• Task directions: Please extract every line of the data below verbatim, omitting the pictures.

• Dataset:
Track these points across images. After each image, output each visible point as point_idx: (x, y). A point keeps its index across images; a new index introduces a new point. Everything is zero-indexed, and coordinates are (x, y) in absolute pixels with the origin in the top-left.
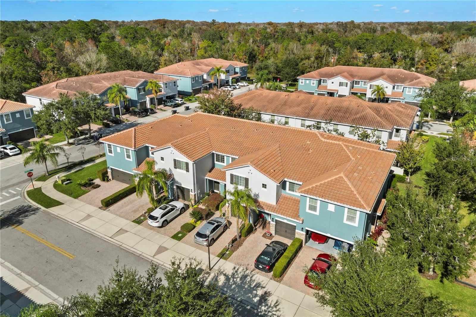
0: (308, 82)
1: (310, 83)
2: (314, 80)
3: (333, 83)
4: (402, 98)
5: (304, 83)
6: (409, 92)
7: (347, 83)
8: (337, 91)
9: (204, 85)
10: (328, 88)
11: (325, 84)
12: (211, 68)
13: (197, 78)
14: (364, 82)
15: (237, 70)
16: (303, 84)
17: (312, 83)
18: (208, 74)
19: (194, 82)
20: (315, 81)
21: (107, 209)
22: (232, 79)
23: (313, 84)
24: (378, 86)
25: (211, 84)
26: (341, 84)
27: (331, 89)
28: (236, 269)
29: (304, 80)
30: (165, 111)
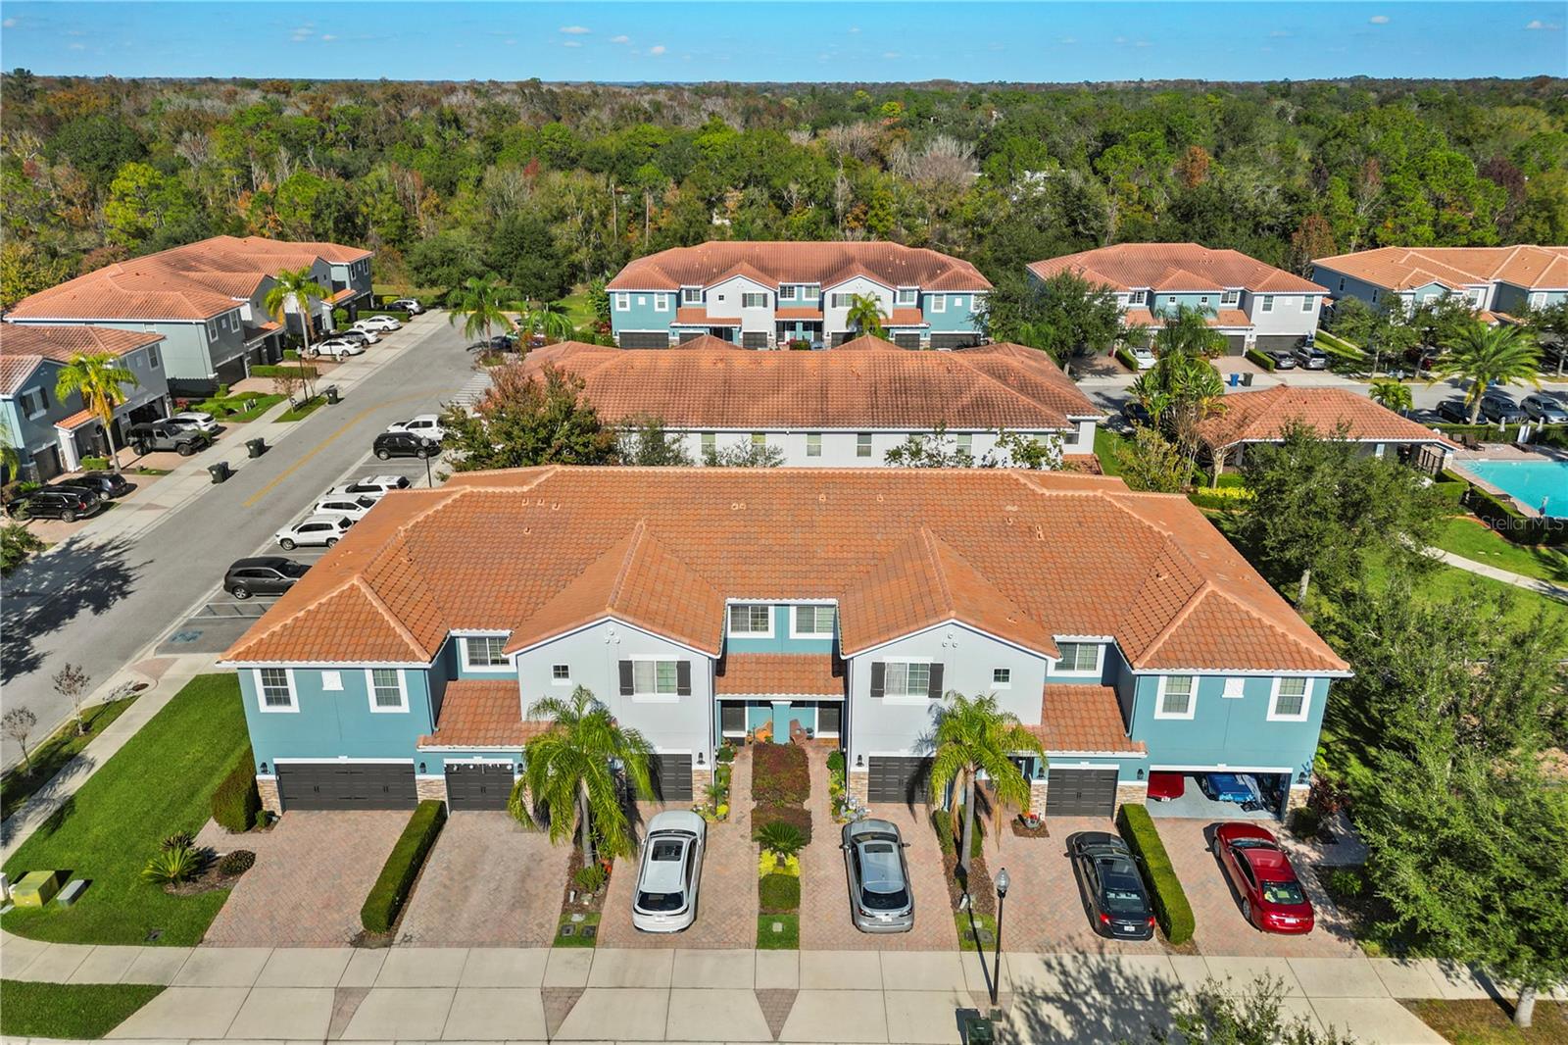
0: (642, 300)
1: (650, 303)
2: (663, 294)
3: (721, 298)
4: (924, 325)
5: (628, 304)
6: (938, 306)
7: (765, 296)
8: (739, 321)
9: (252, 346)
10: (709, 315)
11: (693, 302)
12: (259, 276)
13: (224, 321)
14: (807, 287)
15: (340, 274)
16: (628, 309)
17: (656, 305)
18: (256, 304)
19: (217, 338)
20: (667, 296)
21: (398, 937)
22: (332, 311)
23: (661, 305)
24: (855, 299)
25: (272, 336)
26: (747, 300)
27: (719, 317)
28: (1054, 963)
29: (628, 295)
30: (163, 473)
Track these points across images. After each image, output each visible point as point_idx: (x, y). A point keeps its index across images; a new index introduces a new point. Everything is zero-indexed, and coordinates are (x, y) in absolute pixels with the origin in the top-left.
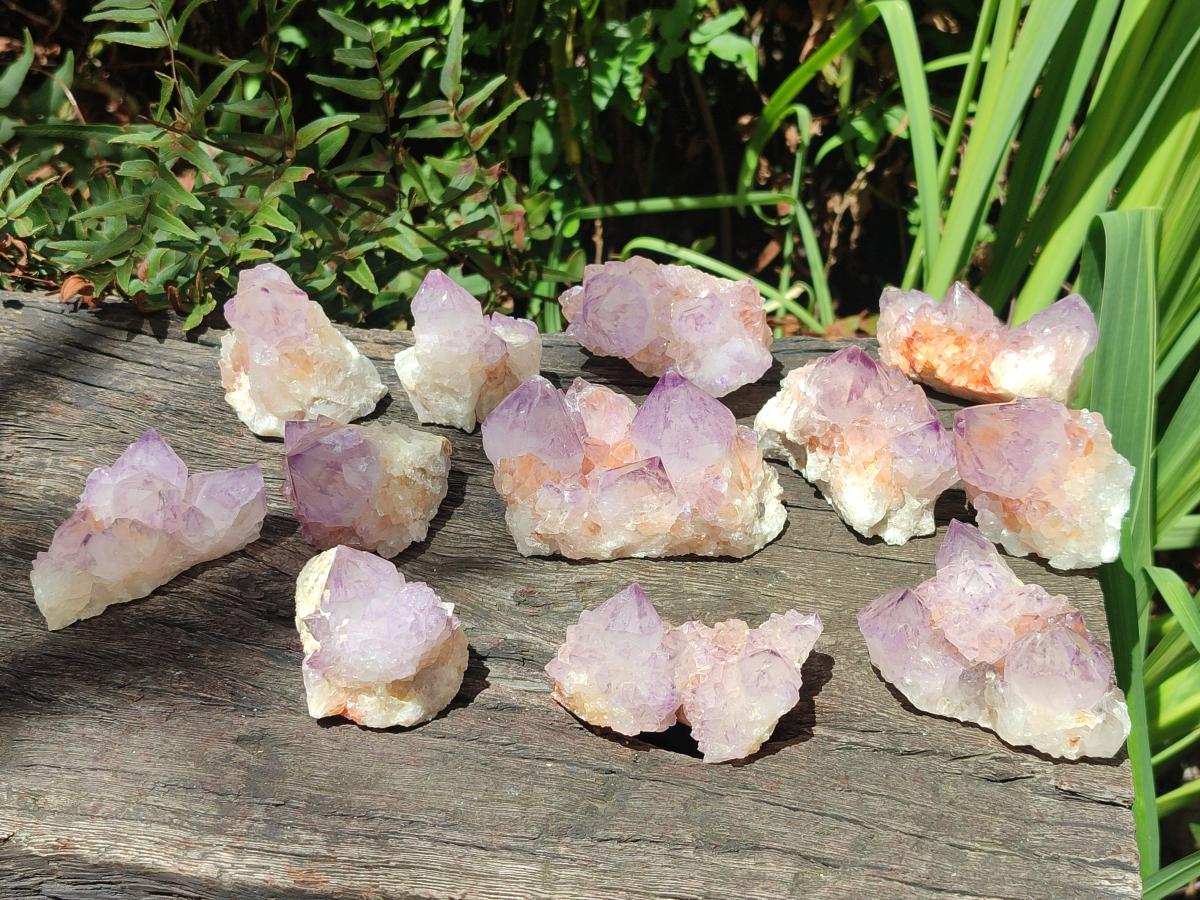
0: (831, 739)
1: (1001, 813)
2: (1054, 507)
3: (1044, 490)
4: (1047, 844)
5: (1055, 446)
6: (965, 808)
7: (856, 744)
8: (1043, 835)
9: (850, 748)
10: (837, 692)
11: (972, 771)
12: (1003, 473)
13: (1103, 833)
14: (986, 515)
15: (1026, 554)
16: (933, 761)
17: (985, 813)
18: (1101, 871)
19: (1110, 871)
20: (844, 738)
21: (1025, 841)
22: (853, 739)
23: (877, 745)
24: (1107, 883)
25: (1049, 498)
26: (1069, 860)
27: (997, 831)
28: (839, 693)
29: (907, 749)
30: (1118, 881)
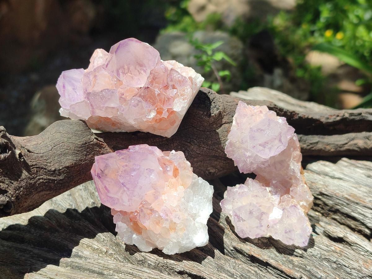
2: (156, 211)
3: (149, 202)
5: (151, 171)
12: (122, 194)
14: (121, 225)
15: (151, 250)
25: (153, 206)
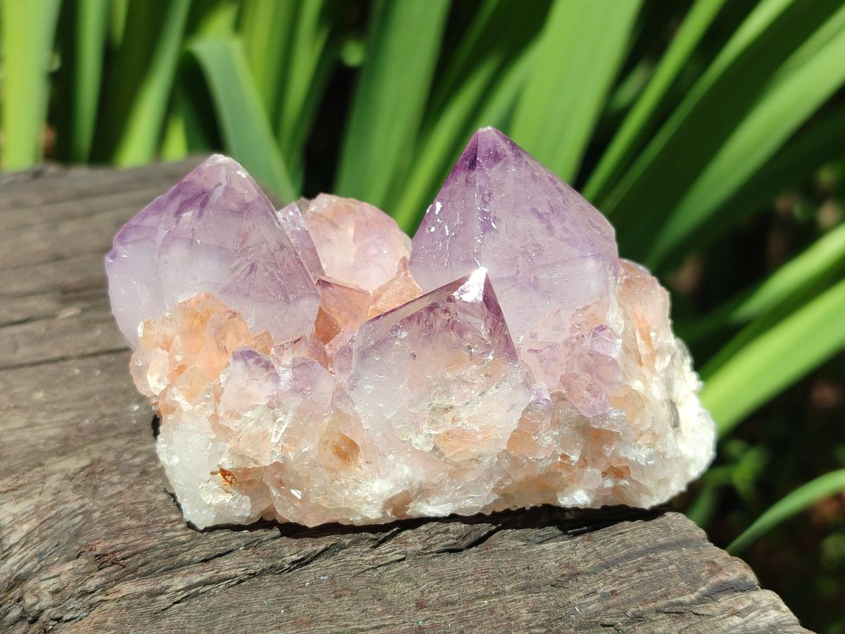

• Exercise response:
Track these points across images. After each image, output each visible point as point_idx: (x, y). A point keeps its index across images; a new index introduces a new point. Everything is zero-indexed, and coordinates are (x, y) in absolute pixels with the origin in the top-left.
0: (308, 82)
1: (310, 83)
2: (314, 80)
3: (333, 83)
4: (402, 98)
5: (304, 83)
6: (409, 92)
7: (347, 83)
8: (337, 91)
9: (204, 85)
10: (328, 88)
11: (325, 84)
12: (211, 68)
13: (197, 78)
14: (364, 82)
15: (237, 70)
16: (303, 84)
17: (312, 83)
18: (208, 74)
19: (194, 82)
20: (315, 81)
21: (107, 209)
22: (232, 79)
23: (313, 84)
24: (378, 86)
25: (211, 84)
26: (341, 84)
27: (331, 89)
28: (236, 269)
29: (304, 80)
30: (165, 111)
0: (642, 300)
1: (650, 303)
2: (663, 294)
3: (721, 298)
4: (924, 325)
5: (628, 304)
6: (938, 306)
7: (765, 296)
8: (739, 321)
9: (252, 346)
10: (709, 315)
11: (693, 302)
12: (259, 276)
13: (224, 321)
14: (807, 287)
15: (340, 274)
16: (628, 309)
17: (656, 305)
18: (256, 304)
19: (217, 338)
20: (667, 296)
21: (398, 937)
22: (332, 311)
23: (661, 305)
24: (855, 299)
25: (272, 336)
26: (747, 300)
27: (719, 317)
28: (1054, 963)
29: (628, 295)
30: (163, 473)
Track these points across images. After each image, output each visible point as point_idx: (x, y). A point keeps its index across images; a new index introduces a new point. Everything is zero-indexed, and coordinates are (x, y) in absolute pixels with the origin in the top-left.
0: (831, 739)
1: (1001, 813)
2: (1054, 507)
3: (1044, 490)
4: (1047, 844)
5: (1055, 446)
6: (965, 808)
7: (856, 744)
8: (1043, 835)
9: (850, 748)
10: (837, 692)
11: (972, 771)
12: (1003, 473)
13: (1103, 833)
14: (986, 515)
15: (1026, 554)
16: (933, 761)
17: (985, 813)
18: (1101, 871)
19: (1110, 871)
20: (844, 738)
21: (1025, 841)
22: (853, 739)
23: (877, 745)
24: (1107, 883)
25: (1049, 498)
26: (1069, 860)
27: (997, 831)
28: (839, 693)
29: (907, 749)
30: (1118, 881)
2: (156, 211)
3: (149, 202)
5: (151, 171)
12: (122, 194)
14: (121, 225)
15: (151, 250)
25: (153, 206)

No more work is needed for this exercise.